OAuth providers
Slack
Set up Slack OAuth for messaging, channels, and workspace access
Overview
Section titled “Overview”Connect your users to Slack workspaces for messaging, channel management, file sharing, and notifications.
| Property | Value |
|---|---|
| Provider ID | slack |
| PKCE | Not supported |
| Token refresh | Automatic (rolling - new token each refresh) |
| Access token lifetime | 12 hours |
| Redirect URI | Shown in Developer Portal |
Step 1: Create a Slack App
Section titled “Step 1: Create a Slack App”Go to Slack API
Navigate to api.slack.com/apps and click Create New App.
Choose creation method
Select From scratch. Enter:
- App Name: The application name (e.g., “My App Integration”)
- Pick a workspace: Select a development workspace for testing
- Click Create App
Get credentials
Go to Settings > Basic Information:
- Scroll to App Credentials
- Copy the Client ID and Client Secret
Configure OAuth redirect
Go to OAuth & Permissions in the sidebar:
- Under Redirect URLs, click Add New Redirect URL
- Copy the Redirect URI from the Developer Portal
- Click Save URLs
Enable token rotation
Go to OAuth & Permissions:
- Scroll to Token Rotation
- Click Opt in to token rotation
This enables refresh tokens, which Alter Vault uses to automatically keep access tokens fresh.
Add bot scopes
Go to OAuth & Permissions:
- Scroll to Scopes > Bot Token Scopes
- Add the scopes the application needs (see Available Scopes below)

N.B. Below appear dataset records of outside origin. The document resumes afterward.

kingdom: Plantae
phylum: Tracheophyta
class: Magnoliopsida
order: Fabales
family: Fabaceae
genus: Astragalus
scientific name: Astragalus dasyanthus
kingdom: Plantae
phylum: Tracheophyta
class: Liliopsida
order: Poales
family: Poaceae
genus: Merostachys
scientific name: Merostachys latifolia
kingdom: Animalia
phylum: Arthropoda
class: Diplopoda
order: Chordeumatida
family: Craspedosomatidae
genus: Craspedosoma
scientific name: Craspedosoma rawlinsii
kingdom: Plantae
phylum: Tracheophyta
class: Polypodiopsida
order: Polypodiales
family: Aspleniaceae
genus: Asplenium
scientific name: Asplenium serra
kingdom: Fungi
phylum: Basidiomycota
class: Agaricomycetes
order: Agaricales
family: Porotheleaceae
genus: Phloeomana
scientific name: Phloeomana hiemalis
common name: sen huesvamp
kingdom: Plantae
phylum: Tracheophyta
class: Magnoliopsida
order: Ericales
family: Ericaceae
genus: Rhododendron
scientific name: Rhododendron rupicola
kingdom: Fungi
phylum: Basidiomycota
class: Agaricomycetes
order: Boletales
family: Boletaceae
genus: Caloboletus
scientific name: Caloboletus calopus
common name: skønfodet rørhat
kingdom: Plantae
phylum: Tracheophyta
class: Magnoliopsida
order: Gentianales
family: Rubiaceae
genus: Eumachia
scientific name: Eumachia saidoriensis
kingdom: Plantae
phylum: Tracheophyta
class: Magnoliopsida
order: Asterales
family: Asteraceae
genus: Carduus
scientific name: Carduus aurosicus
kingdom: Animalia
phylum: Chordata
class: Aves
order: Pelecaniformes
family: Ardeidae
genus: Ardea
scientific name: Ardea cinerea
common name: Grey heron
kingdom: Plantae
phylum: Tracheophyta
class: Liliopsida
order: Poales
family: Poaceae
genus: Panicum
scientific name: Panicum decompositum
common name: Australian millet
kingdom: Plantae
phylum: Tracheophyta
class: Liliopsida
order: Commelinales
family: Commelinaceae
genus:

Step 2: Add to Alter Vault
Section titled “Step 2: Add to Alter Vault”Open the Developer Portal
Go to portal.alterauth.com and navigate to the application.
Add Slack provider
Go to OAuth Providers > Add Provider > Slack.
Enter credentials
- Client ID: Paste your Slack Client ID
- Client Secret: Paste your Slack Client Secret
Select scopes
Choose the bot token scopes the application needs.
Save
Click Save. The provider is now active.
Step 3: Test It
Section titled “Step 3: Test It”After a user connects via Alter Connect, use the returned grant_id to make API calls:
from alter_sdk import App, HttpMethod
async with App( api_key="alter_key_...", caller="my-agent",) as alter_app: response = await alter_app.request( HttpMethod.POST, "https://slack.com/api/chat.postMessage", grant_id=grant_id, json={"channel": "#general", "text": "Hello from Alter Vault!"}, ) data = response.json() if data.get("ok"): print("Message sent!") else: print(f"Error: {data.get('error')}")Available Scopes
Section titled “Available Scopes”Reading
Section titled “Reading”| Scope | Description |
|---|---|
channels:read | View public channel info |
channels:history | View messages in public channels |
groups:read | View private channel info |
im:read | View direct message info |
mpim:read | View group DM info |
users:read | View people in workspace |
users:read.email | View email addresses of workspace members |
team:read | View workspace name, domain, and icon |
files:read | View files shared in channels |
reactions:read | View emoji reactions |
app_mentions:read | View messages mentioning the application |
Writing
Section titled “Writing”| Scope | Description |
|---|---|
chat:write | Post messages in approved channels |
chat:write.public | Post to any public channel |
chat:write.customize | Post with custom username and avatar |
channels:manage | Manage and create public channels |
channels:join | Join public channels |
groups:write | Manage private channels |
im:write | Start direct messages |
mpim:write | Start group DMs |
files:write | Upload, edit, and delete files |
reactions:write | Add and remove emoji reactions |
| Scope | Description |
|---|---|
commands | Add slash commands |
incoming-webhook | Post via incoming webhooks |
Common API Endpoints
Section titled “Common API Endpoints”| Use Case | Method | URL |
|---|---|---|
| Send a message | POST | https://slack.com/api/chat.postMessage |
| List channels | GET | https://slack.com/api/conversations.list |
| Get channel history | GET | https://slack.com/api/conversations.history |
| List users | GET | https://slack.com/api/users.list |
| Get file upload URL | POST | https://slack.com/api/files.getUploadURLExternal |
| Complete file upload | POST | https://slack.com/api/files.completeUploadExternal |
| Add a reaction | POST | https://slack.com/api/reactions.add |
- Slack uses bot tokens (
xoxb-...) by default. These act on behalf of the app, not the user. - Access tokens expire every 12 hours. With token rotation enabled, Alter Vault automatically refreshes them using the rolling refresh token.
- Slack scopes are comma-separated (unlike most providers which use spaces). Alter Vault handles this automatically.
- The Slack API always returns HTTP 200, even on errors. Check the
okfield in the response body to determine success or failure.